In the 1950s, Westport became a mecca for writers and actors previously based in New York. When they took their talents to Hollywood, the suburban enclave remained an inspiration for many, and the town found its way into many films and TV series. Now Westport gets another star turn on the celluloid stage as writers and artists who used the town as a setting for their work are being celebrated in a new exhibit at Westport Historical Society.

"Next Stop: Westport" opened with a cocktail reception late Sunday, attracting a full house to inspect the photographs, original scripts, props and costumes on display from leading TV and film productions with a common link to Westport.

A related exhibit, "The Cold War in Our Backyard," features an archival film compilation by Lisa Seidenberg of 1950s programming, news items regarding a Nike missile site once located in Westport and the early space mission era from a town perspective.

"We've done a lot of exhibits on artists, but fewer on writers," said historical society Exhibits Committee member Dorothy Curran. "There was a particular influx of writers to the area in the 1950s due to a variety of factors," she said.

Dick Berg, who owned the Paint Bucket, a local art supply store, was a freelance TV writer who proved "instrumental in introducing writers and artists, forging relationships that led to a lot of creative synergy," she added. In the late 1950s, TV moved from live to filmed content and writers work moved from New York to California. "However, Westport remained in these writers' minds and became integrated into TV and film productions," she said.

Writer Sloan Wilson, for example, set and filmed "Man in the Gray Flannel Suit" in Westport. Writer Max Shulman's "Rally Round the Flag Boys" was based in part on an actual Civics Committee meeting at Westport Women's Club in January 1955, at which members met to discuss plans to open a Nike missile site in town. Westport residents Paul Newman and Joanne Woodward starred in a film adaptation of Shulman's book.

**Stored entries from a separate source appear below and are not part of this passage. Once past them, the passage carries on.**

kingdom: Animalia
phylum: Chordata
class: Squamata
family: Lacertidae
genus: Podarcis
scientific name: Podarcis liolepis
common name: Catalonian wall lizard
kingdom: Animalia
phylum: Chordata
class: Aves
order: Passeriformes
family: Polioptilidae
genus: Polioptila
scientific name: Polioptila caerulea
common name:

Rod Serling moved to Westport around 1952 and won the first three of his six Emmy awards while a town resident. Westport became a motif in a "Twilight Zone" episode he produced titled, "A Stop at Willoughby."

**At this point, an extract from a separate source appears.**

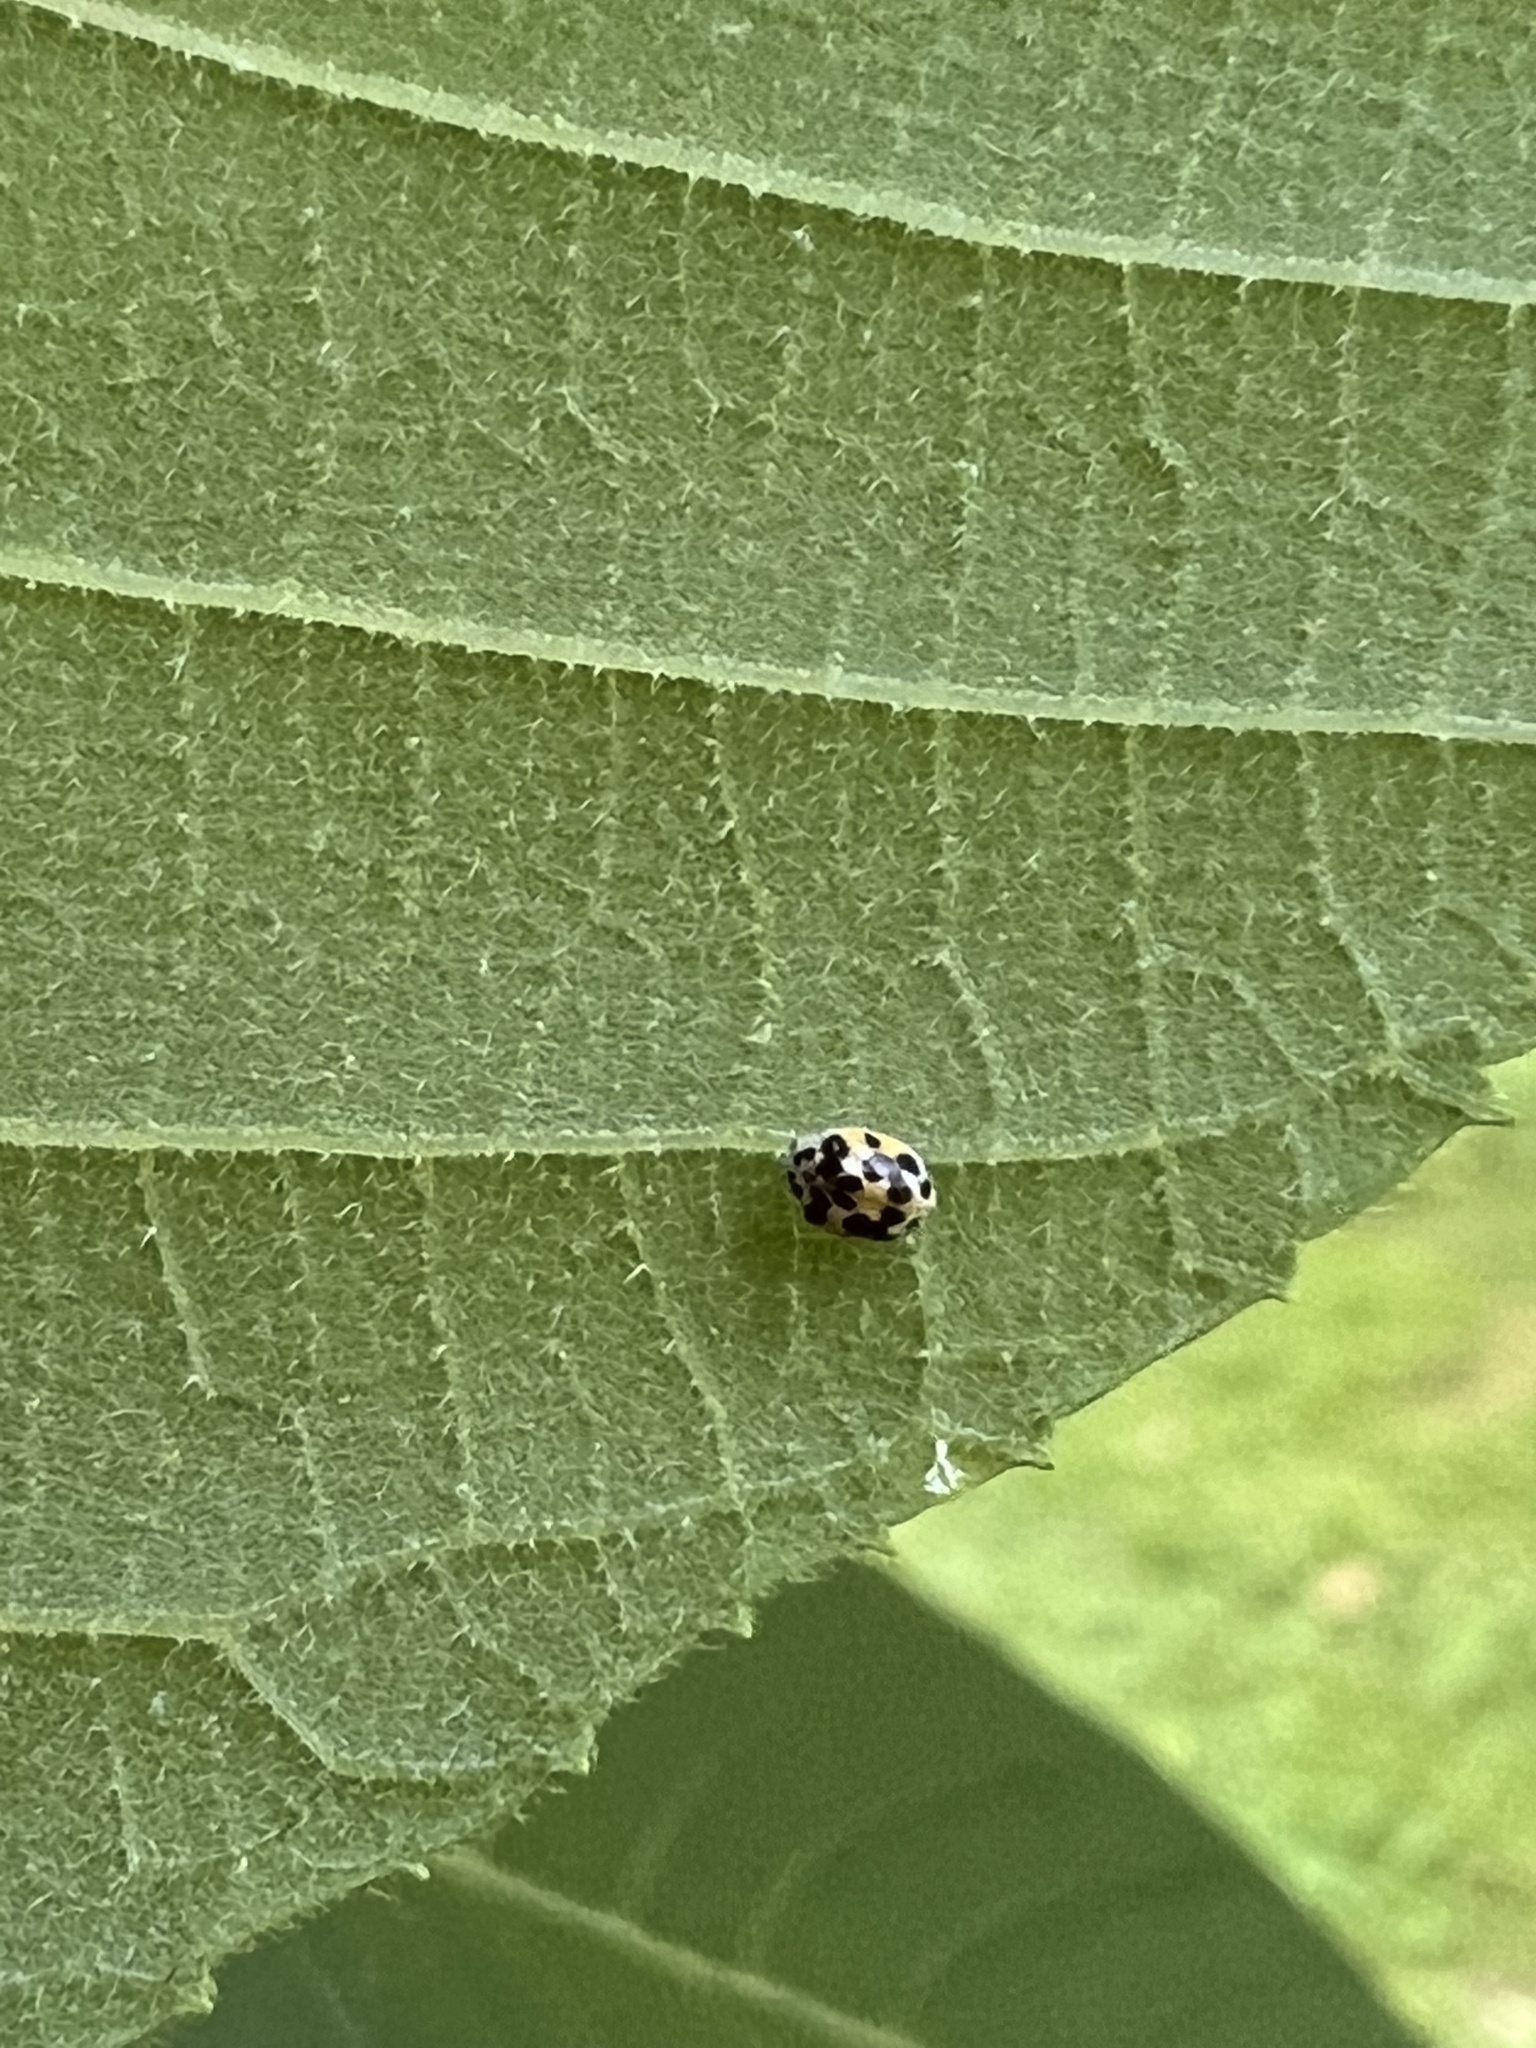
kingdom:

Perhaps the best-known Westport connection was made by Bob Weiskopf, a writer on the "I Love Lucy" television series, who suggested the Ricardos move their television home from New York City to Westport in the sitcom classic's final season.

Forty-six still photos, a "Lucy" dress and other memorabilia from the last 14 episodes of "I Love Lucy" are a main feature of the historical society's exhibit.

"Lucy and Desi never actually lived in Westport," said Bob O'Leary, who curated the exhibit with Larry Untermeyer, "but we get the impression from Hollywood that they did. The sets were patterned after a home at 1 Old Hill Road."

Other features of the exhibit include Westport-themed scripts by notable writers, including Serling, Wilson and Shulman. The suit worn by Gregory Peck in "Man with the Gray Flannel Suit" is another highlight.

The title, "Next Stop: Westport," was adopted in recognition that rail commuting was a common theme in the Westport-related storylines.